Nicklas Lidstrom is back in the mix. He’s part of the Yzerplan. He’s catching the Yzer ... plane.
Lidstrom joins front office
No, he’s not playing again. I do wonder if he could though ... anyway, when you can add someone nicknamed “The Perfect Human” to your squad, you do it. Steve Yzerman is officially bringing in his former teammate Lidstrom as the vice president of hockey operations. He’ll have his hand in everything, the Wings announced this week, and I think that’s marvelous.
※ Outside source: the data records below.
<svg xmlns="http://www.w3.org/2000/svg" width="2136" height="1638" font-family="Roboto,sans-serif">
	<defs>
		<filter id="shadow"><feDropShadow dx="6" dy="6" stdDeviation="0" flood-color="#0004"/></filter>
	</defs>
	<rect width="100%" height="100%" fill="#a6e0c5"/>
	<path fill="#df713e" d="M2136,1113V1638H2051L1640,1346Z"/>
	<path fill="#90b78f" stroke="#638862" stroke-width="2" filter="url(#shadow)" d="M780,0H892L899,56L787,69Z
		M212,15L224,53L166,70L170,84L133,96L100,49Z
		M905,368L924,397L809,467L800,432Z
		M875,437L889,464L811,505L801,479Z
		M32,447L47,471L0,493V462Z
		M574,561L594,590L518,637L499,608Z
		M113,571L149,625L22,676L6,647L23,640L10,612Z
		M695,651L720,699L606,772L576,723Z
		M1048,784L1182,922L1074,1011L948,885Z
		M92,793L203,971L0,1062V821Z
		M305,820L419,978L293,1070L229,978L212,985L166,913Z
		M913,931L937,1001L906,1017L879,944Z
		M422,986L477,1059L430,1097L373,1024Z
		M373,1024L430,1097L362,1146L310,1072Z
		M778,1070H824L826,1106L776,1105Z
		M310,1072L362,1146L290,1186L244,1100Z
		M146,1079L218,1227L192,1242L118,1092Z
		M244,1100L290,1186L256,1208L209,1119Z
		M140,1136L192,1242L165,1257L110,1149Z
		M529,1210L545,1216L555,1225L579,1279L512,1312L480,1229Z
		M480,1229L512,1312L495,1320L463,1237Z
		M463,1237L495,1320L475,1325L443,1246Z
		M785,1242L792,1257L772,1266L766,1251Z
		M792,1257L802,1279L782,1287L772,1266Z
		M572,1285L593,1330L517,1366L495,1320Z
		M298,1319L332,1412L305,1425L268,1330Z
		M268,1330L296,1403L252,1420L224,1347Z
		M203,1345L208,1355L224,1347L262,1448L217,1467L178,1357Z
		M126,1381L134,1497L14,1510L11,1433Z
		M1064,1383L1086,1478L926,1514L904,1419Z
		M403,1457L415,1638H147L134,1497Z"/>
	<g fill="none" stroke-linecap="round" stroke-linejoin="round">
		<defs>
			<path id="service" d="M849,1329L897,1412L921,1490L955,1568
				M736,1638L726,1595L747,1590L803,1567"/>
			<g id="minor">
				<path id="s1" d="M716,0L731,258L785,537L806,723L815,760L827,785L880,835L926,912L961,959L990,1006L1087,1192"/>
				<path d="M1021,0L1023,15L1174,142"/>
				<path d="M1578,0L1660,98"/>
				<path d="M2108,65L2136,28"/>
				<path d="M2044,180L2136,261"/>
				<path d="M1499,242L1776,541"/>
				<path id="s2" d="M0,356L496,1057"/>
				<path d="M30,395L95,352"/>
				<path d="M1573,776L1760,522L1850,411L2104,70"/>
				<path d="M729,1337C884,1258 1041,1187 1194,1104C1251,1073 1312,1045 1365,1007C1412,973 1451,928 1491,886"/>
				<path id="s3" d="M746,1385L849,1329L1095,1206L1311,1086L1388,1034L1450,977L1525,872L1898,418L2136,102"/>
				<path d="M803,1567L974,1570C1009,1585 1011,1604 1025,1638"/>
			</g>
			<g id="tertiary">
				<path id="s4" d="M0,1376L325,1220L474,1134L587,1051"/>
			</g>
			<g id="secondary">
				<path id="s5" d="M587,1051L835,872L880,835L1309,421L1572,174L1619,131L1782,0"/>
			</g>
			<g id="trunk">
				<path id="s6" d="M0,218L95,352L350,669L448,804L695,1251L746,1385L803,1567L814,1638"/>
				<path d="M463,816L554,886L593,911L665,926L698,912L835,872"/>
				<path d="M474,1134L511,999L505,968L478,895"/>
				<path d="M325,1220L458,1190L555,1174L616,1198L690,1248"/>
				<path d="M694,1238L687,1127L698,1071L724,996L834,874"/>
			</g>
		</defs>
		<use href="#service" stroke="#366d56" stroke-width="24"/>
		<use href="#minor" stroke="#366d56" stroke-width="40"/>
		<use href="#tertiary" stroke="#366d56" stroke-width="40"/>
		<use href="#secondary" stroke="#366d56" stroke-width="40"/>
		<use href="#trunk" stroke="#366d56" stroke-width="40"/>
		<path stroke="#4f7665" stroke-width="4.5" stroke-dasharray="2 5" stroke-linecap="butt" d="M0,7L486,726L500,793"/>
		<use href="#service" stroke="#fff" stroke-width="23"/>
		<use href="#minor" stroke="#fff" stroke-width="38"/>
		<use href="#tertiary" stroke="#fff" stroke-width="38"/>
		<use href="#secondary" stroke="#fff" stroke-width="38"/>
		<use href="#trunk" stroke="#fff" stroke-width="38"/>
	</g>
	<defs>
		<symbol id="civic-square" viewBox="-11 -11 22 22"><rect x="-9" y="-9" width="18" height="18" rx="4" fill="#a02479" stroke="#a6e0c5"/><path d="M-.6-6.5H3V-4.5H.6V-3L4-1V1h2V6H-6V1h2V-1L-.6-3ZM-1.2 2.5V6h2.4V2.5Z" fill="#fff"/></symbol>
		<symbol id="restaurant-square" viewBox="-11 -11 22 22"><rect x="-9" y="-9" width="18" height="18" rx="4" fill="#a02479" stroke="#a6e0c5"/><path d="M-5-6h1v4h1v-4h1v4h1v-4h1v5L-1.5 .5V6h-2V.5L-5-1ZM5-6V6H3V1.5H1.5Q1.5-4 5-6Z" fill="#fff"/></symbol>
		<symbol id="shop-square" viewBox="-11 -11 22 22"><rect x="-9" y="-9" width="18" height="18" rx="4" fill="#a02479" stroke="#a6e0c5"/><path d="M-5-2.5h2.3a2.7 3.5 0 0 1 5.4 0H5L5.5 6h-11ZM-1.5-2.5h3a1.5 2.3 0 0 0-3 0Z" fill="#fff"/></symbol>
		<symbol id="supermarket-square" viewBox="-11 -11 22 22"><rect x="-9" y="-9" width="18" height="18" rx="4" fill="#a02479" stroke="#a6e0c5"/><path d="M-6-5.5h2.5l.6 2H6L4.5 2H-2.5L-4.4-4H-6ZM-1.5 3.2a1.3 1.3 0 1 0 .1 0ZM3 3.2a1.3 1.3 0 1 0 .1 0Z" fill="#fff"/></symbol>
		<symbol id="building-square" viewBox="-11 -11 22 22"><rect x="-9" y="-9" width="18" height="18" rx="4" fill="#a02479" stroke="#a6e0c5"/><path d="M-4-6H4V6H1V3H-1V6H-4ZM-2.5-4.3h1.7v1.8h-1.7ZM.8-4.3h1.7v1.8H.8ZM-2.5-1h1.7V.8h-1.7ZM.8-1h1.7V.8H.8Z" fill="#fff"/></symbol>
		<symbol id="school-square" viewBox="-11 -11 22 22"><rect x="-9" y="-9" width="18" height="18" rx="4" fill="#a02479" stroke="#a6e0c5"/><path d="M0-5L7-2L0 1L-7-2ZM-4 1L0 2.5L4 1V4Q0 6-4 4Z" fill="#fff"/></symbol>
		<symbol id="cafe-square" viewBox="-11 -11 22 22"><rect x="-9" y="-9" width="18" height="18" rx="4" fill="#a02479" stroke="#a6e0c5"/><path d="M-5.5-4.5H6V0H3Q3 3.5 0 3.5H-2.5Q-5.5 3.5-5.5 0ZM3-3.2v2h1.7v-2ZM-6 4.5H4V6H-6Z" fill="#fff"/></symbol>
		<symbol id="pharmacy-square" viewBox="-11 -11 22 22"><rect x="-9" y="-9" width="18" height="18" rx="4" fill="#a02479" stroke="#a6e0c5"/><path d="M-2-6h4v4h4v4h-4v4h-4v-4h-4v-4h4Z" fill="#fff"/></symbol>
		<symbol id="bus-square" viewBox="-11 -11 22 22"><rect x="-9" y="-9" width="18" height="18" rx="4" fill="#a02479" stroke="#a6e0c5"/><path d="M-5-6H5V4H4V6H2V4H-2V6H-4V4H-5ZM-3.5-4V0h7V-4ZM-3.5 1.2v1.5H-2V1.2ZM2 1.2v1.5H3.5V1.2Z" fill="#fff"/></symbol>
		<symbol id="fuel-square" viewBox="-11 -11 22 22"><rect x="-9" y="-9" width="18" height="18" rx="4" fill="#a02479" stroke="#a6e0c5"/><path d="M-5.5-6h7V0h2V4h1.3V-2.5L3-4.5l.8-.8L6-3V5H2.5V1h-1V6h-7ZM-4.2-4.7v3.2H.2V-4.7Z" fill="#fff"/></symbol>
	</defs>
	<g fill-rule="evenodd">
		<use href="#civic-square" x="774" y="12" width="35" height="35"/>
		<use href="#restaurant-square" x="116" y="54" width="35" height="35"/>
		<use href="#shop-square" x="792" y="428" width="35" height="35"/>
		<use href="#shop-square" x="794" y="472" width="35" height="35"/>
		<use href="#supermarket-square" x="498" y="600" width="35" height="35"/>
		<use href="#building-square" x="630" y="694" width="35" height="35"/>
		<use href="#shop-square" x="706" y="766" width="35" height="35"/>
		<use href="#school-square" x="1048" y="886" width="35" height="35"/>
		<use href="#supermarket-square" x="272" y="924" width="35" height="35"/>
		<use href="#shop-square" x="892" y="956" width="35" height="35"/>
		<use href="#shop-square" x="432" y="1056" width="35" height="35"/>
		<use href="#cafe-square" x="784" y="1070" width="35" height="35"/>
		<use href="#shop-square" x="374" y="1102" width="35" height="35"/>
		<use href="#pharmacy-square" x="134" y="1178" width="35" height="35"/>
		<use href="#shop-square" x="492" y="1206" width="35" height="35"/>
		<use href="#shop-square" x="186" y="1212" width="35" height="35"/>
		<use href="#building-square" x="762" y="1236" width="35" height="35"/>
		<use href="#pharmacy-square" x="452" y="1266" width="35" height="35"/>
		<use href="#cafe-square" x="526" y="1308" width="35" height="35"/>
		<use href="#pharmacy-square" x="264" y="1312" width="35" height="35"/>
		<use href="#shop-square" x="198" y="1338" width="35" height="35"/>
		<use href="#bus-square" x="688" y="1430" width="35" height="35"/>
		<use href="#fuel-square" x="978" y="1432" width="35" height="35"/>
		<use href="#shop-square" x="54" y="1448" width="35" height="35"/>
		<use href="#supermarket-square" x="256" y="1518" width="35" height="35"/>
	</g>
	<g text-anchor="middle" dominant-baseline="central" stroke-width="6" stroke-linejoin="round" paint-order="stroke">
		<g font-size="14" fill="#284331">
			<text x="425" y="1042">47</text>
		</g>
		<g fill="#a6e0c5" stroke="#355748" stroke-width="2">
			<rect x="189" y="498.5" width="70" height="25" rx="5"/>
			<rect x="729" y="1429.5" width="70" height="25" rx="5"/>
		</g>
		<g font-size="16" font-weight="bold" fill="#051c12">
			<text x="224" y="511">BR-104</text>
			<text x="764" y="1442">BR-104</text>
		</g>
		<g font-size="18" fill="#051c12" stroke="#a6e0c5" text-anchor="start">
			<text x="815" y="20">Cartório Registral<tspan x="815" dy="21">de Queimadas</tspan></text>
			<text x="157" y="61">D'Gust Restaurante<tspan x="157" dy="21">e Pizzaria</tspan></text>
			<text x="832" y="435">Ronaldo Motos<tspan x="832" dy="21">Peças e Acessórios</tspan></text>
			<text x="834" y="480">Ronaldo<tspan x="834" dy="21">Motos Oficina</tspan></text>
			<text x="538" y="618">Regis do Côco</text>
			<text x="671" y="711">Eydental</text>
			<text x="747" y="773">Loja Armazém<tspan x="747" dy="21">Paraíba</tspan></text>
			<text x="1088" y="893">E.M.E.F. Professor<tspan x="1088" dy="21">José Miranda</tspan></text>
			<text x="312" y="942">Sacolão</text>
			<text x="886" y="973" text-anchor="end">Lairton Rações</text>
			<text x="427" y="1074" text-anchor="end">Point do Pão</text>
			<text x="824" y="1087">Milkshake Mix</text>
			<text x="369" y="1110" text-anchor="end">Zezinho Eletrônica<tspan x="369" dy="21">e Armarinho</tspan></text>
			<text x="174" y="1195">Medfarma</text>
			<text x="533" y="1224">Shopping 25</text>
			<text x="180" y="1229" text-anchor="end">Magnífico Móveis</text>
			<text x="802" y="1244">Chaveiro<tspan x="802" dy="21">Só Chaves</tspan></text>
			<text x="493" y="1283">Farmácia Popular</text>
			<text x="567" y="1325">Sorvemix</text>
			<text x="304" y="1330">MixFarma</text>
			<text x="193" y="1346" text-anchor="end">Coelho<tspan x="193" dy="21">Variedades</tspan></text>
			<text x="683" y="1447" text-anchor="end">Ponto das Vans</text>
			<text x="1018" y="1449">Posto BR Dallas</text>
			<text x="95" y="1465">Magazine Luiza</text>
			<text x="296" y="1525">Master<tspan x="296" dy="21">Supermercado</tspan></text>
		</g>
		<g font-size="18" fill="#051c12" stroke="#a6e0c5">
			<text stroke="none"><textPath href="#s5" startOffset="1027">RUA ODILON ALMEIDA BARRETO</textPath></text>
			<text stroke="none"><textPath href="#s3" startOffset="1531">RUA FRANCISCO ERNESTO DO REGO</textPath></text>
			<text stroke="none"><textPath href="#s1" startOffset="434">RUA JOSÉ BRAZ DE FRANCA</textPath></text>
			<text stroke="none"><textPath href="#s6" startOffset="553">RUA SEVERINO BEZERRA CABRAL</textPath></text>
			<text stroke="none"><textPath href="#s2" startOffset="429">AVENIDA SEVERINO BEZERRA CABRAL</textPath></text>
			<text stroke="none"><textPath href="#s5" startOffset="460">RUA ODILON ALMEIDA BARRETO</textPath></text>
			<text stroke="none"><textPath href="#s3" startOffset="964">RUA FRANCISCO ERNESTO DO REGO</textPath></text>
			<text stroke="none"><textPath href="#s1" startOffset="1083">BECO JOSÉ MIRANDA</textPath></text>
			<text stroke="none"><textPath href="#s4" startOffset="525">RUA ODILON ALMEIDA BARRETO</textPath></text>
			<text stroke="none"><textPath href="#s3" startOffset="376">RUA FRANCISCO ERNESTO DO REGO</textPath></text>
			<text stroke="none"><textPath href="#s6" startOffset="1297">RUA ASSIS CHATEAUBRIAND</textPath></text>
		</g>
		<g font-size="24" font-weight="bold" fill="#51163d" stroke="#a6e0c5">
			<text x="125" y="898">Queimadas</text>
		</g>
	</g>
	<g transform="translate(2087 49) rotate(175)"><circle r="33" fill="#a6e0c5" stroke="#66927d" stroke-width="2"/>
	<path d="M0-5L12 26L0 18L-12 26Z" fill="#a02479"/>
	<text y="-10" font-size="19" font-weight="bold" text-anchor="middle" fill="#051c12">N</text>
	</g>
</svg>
I have no idea if this is a good position for him (who really cares either way, it’s Nick Lidstrom!), so we’ll trust Yzerman, obviously, but I think he definitely deserves his place in the Yzer-circle (trying that out ... kind of like “inner-circle” ... meh). I am certain Lidstrom will focus a lot right now on helping onboard and develop a list of Swedish prospects in the Red Wings system (see below).
This was a pleasant surprise on Tuesday when the Red Wings made the announcement. I guess I never thought he would want to commit to traveling here from Sweden more often. The Lidstrom family did immediately move home to Sweden after he retired in 2012.
“We will always cherish our time spent here and are proud to claim that we are also from Detroit,” read the ad in the newspaper.
And I assumed that was that as they rode off into the Scandinavian sunset. But he’s been back around these parts a bit. Recently, there was a random night when Lidstrom was shown on the big screen at LCA. I don’t remember exactly why he was there, but perhaps he’s already been doing this job for a while without being officially on the payroll. He has also talked during recent interviews about helping scout some of the young Swedes back in the homeland. It all makes a ton of sense in hindsight. Of course Yzerman would keep one of the greatest defenseman (perhaps the greatest) in the history of the game on speed dial.
The Red Wings of today are still pulling talent out of Sweden, not the least of which is 2020 first-round draft pick Lucas Raymond. Raymond is among the NHL’s top rookies this season.
But the list of Swedish prospects does not end there for Detroit. Defenseman Gustav Lindstrom has been developing since his draft in 2017. Albert Johansson (D), 21, was drafted by Yzerman in 2019, as were forwards Elmer Söderblom and Albin Grewe.
Defensemen William Wallinder and Gustav Berglund were selected in 2020, as was forward Theodor Niederbach. And in 2021 the Red Wings drafted 6-foot-5 defenseman Simon Edvinsson out of Sweden at 6th overall.
Again, all of these prospects are from Sweden, so for them to be greeted in Detroit by one of hockey’s most legendary defenseman in Lidstrom ... that’s special. Lidstrom clearly knows the path they must take to be successful when moving to North America to compete in the NHL.
Meanwhile, the Red Wings front office (Yzer-club?) includes quite the list of former players including Yzerman, Lidstrom, Kris Draper (Director of Amateur Scouting), Niklas Kronwall (European Player Development), Pat Verbeek (Assistant GM), Jiri Fischer (Associate Director of Player Personnel) and Dan Cleary (Assistant Director of Player Development).
Lidstrom’s career recap
Nicklas Lidstrom retired from hockey in May 2012 after a 20-season NHL career with a long list of accolades including four Stanley Cup championships (1997, 1998, 2002 and 2008) with the Red Wings.
Lidstrom was a 7-time Norris Trophy winner as the NHL’s top defenseman. He compiled 1,142 points in 1,564 NHL games, all of which were with the Red Wings, of course. He was inducted into the Hockey Hall of Fame in 2015, his first year of eligibility. He was also named one of the NHL’s “100 Greatest Players.”
The 1989 NHL draft class will go down as one of the most notable. It included players such as Mats Sundin, Sergei Fedorov, Pavel Bure, Vladimir Konstantinov and many more NHL standouts. Lidstrom was selected 53rd overall in the third round of the 1989 draft by Detroit. The Wings passed up a lot of Canadian and American players for the tall, slim Swede.
They wouldn’t have to wait long for Lidstrom to shine. He scored 11 goals and 49 assists in his 1991-92 rookie season and led all Red Wings defensemen with 60 points.
Detroit dug even deeper in the 1989 draft as they selected Fedorov 74th overall and Konstantinov 221st overall. The low draft picks with big impact would become a trend for the Wings in the following decade.
Nicknamed “The Perfect Human,” Lidstrom became the first European captain to lead the Red Wings to a Stanley Cup championship (2008). In fact he was the first ever European-born captain to lift the Stanley Cup. He had big skates to fill when Yzerman retired in 2006 after 20 seasons with the C, and he filled them well.